Source:Peele, Stanton, MD, "The Persistent, Dangerous Myth of Heroin Overdose."
http://www.peele.net/lib/heroinoverdose.html(heroin - overdose)"Our findings that an ambulance was called while the subject was still alive in only 10% of cases, and that a substantial minority of heroin users died alone, strongly suggest that education campaigns should also emphasise that it is safer to inject heroin in the company of others, and important to call for an ambulance early in the event of an overdose. Consideration should also be given to trialling the distribution of the opioid antagonist naloxone to users to reduce mortality from heroin use."

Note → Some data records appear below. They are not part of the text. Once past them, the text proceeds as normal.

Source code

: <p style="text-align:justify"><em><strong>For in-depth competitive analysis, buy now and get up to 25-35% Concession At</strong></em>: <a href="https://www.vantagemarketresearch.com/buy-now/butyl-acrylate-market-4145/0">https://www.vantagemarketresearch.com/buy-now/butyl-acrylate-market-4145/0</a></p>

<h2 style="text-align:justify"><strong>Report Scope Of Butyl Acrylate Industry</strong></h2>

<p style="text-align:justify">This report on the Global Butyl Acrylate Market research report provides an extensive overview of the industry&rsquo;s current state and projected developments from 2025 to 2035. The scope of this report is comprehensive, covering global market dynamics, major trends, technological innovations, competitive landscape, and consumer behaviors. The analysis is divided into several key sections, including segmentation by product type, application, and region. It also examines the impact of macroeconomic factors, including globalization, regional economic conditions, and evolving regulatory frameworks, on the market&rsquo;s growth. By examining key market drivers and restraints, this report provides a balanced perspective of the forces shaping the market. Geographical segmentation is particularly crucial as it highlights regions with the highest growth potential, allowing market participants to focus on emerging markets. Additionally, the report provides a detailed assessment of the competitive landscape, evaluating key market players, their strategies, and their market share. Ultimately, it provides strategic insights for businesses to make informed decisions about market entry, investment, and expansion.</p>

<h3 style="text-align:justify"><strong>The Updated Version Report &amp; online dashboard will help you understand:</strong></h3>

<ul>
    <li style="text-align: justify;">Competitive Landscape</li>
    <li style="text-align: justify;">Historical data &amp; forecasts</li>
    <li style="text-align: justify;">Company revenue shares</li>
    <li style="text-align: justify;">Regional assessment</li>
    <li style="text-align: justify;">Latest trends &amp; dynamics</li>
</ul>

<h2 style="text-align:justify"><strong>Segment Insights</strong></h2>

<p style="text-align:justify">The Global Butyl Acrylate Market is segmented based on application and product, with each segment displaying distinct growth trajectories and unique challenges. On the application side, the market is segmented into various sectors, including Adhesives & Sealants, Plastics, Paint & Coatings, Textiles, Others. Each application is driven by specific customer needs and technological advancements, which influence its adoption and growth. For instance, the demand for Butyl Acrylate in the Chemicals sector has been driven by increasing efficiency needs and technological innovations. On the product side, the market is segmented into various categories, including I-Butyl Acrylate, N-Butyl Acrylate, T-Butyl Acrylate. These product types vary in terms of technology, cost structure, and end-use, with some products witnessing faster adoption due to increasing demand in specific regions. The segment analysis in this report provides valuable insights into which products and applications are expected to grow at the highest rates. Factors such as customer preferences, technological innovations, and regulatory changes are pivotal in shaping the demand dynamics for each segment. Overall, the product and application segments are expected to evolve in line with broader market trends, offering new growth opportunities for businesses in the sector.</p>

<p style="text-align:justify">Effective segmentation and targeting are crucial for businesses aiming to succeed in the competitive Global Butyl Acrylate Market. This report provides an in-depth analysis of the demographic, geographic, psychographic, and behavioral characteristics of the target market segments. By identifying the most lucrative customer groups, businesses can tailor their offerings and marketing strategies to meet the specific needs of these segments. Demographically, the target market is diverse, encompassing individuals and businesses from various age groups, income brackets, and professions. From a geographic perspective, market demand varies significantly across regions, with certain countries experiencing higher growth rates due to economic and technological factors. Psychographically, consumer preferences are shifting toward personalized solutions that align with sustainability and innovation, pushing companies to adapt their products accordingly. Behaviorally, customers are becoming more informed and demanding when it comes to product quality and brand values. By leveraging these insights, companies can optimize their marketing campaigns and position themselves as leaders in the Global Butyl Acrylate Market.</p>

Source:Zador, Deborah, Sunjic, Sandra, and Darke, Shane, "Heroin-related deaths in New South Wales, 1992: toxicological findings and circumstances," The Medical Journal of Australia.
http://www.mja.com.au/public/issues/feb19/zador/zador.html(heroin - overdose)" The disadvantage of continuing to describe heroin-related fatalities as 'overdoses' is that it attributes the cause of death solely to heroin and detracts attention from the contribution of other drugs to the cause of death. Heroin users need to be educated about the potentially dangerous practice of concurrent polydrug and heroin use."
Source:Zador, Deborah, Sunjic, Sandra, and Darke, Shane, "Heroin-related deaths in New South Wales, 1992: toxicological findings and circumstances," The Medical Journal of Australia.
http://www.mja.com.au/public/issues/feb19/zador/zador.html(heroin - naloxone & overdose) "This pilot trial is the first in North America to prospectively evaluate a program of naloxone distribution to IDUs to prevent heroin overdose death. After an 8-hour training, our study participants' knowledge of heroin overdose prevention and management increased, and they reported successful resuscitations during 20 heroin overdose events. All victims were reported to have been unresponsive, cyanotic, or not breathing, but all survived. These findings suggest that IDUs can be trained to respond to heroin overdose by using CPR and naloxone, as others have reported. Moreover, we found no evidence of increases in drug use or heroin overdose in study participants. These data corroborate the findings of several feasibility studies recommending the prescription and distribution of naloxone to drug users to prevent fatal heroin overdose."
Source:Seal, Karen H., Robert Thawley, Lauren Gee, Joshua Bamberger, Alex H. Kral, Dan Ciccarone, Moher Downing, and Brian R. Edlin, "Naloxone Distribution and Cardiopulmonary Resuscitation Training for Injection Drug Users to Prevent Heroin Overdose Death: A Pilot Intervention Study," Journal of Urban Medicine (New York, NY: New York Academy of Medicine, 2005), Vol. 82, No. 2, p. 308.
http://www.ncbi.nlm.nih.gov/pmc/articles/PMC2570543/pdf/nihms67318.pdf(heroin maintenance) "These pilot study findings showed that opiate-dependent injecting drug users with long injecting careers (most started between 1970 and 1982) and for whom opiate treatment had failed multiple times previously were attracted into and retained by therapy with injectable opiates."
Source:Metrebian, Nicky, Shanahan, William, Wells, Brian, and Stimson, Gerry, "Feasibility of prescribing injectable heroin and methadone to opiate-dependent drug users; associated health gains and harm reductions," The Medical Journal of Australia (MJA 1998; 168: 596-600).